WHAT IS REQUIRED: Exact transcription of the following records is needed, with every picture dropped.

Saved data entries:
════════════════════
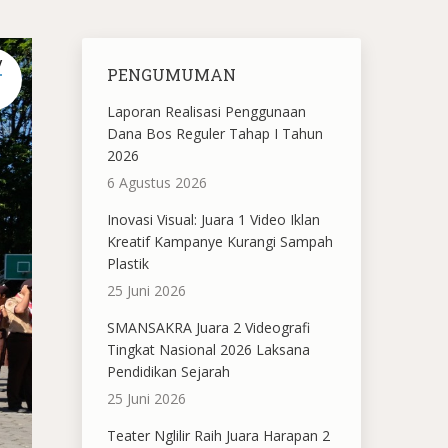
V
PENGUMUMAN
Laporan Realisasi Penggunaan
Dana Bos Reguler Tahap I Tahun
2026
6 Agustus 2026
Inovasi Visual: Juara 1 Video Iklan
Kreatif Kampanye Kurangi Sampah
Plastik
25 Juni 2026
SMANSAKRA Juara 2 Videografi
Tingkat Nasional 2026 Laksana
Pendidikan Sejarah
25 Juni 2026
Teater Nglilir Raih Juara Harapan 2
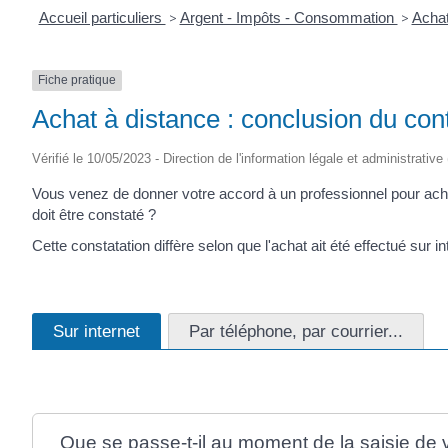
Accueil particuliers
>
Argent - Impôts - Consommation
>
Achat
Fiche pratique
Achat à distance : conclusion du con
Vérifié le 10/05/2023 - Direction de l'information légale et administrative
Vous venez de donner votre accord à un professionnel pour ach
doit être constaté ?
Cette constatation diffère selon que l'achat ait été effectué sur 
Sur internet
Par téléphone, par courrier...
Que se passe-t-il au moment de la saisie d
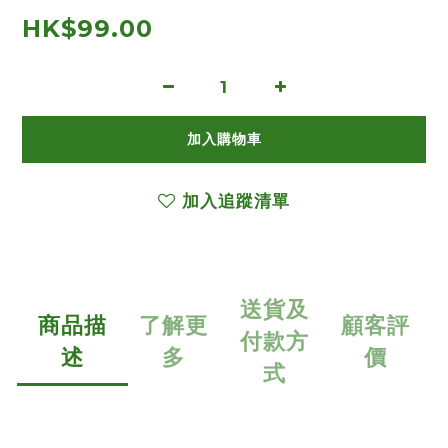
HK$99.00
加入購物車
加入追蹤清單
送貨及
商品描
了解更
顧客評
付款方
述
多
價
式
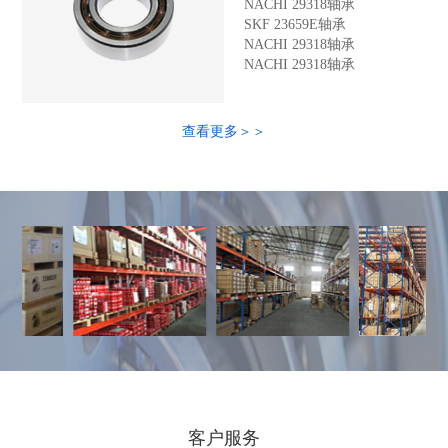
NACHI 29318轴承
SKF 23659E轴承
NACHI 29318轴承
NACHI 29318轴承
查看更多＞＞
客户服务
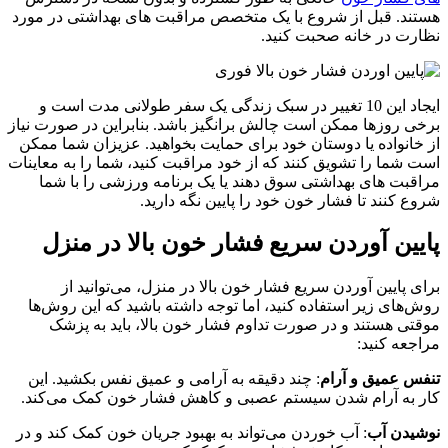
هستند. قبل از شروع با یک متخصص مراقبت های بهداشتی در مورد
نظارت در خانه صحبت کنید.
ایجاد این 10 تغییر در سبک زندگی یک سفر طولانی مدت است و
برخی روزها ممکن است چالش برانگیز باشد. بنابراین در صورت نیاز
از خانواده یا دوستان خود برای حمایت بخواهید. عزیزان شما ممکن
است شما را تشویق کنند که از خود مراقبت کنید، شما را به معاینات
مراقبت های بهداشتی سوق دهند یا یک برنامه ورزشی را با شما
شروع کنند تا فشار خون خود را پایین نگه دارید.
پایین آوردن سریع فشار خون بالا در منزل
برای پایین آوردن سریع فشار خون بالا در منزل، می‌توانید از
روش‌های زیر استفاده کنید، اما توجه داشته باشید که این روش‌ها
موقتی هستند و در صورت تداوم فشار خون بالا، باید به پزشک
مراجعه کنید:
تنفس عمیق و آرام
: چند دقیقه به آرامی و عمیق نفس بکشید. این
کار به آرام شدن سیستم عصبی و کاهش فشار خون کمک می‌کند.
نوشیدن آب
: آب خوردن می‌تواند به بهبود جریان خون کمک کند و در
════════════════════
ANSWER:
V
PENGUMUMAN
Laporan Realisasi Penggunaan
Dana Bos Reguler Tahap I Tahun
2026
6 Agustus 2026
Inovasi Visual: Juara 1 Video Iklan
Kreatif Kampanye Kurangi Sampah
Plastik
25 Juni 2026
SMANSAKRA Juara 2 Videografi
Tingkat Nasional 2026 Laksana
Pendidikan Sejarah
25 Juni 2026
Teater Nglilir Raih Juara Harapan 2
Accueil particuliers
>
Argent - Impôts - Consommation
>
Achat
Fiche pratique
Achat à distance : conclusion du con
Vérifié le 10/05/2023 - Direction de l'information légale et administrative
Vous venez de donner votre accord à un professionnel pour ach
doit être constaté ?
Cette constatation diffère selon que l'achat ait été effectué sur 
Sur internet
Par téléphone, par courrier...
Que se passe-t-il au moment de la saisie d
HK$99.00
加入購物車
加入追蹤清單
送貨及
商品描
了解更
顧客評
付款方
述
多
價
式
NACHI 29318轴承
SKF 23659E轴承
NACHI 29318轴承
NACHI 29318轴承
查看更多＞＞
客户服务
هستند. قبل از شروع با یک متخصص مراقبت های بهداشتی در مورد
نظارت در خانه صحبت کنید.
ایجاد این 10 تغییر در سبک زندگی یک سفر طولانی مدت است و
برخی روزها ممکن است چالش برانگیز باشد. بنابراین در صورت نیاز
از خانواده یا دوستان خود برای حمایت بخواهید. عزیزان شما ممکن
است شما را تشویق کنند که از خود مراقبت کنید، شما را به معاینات
مراقبت های بهداشتی سوق دهند یا یک برنامه ورزشی را با شما
شروع کنند تا فشار خون خود را پایین نگه دارید.
پایین آوردن سریع فشار خون بالا در منزل
برای پایین آوردن سریع فشار خون بالا در منزل، می‌توانید از
روش‌های زیر استفاده کنید، اما توجه داشته باشید که این روش‌ها
موقتی هستند و در صورت تداوم فشار خون بالا، باید به پزشک
مراجعه کنید:
تنفس عمیق و آرام
: چند دقیقه به آرامی و عمیق نفس بکشید. این
کار به آرام شدن سیستم عصبی و کاهش فشار خون کمک می‌کند.
نوشیدن آب
: آب خوردن می‌تواند به بهبود جریان خون کمک کند و در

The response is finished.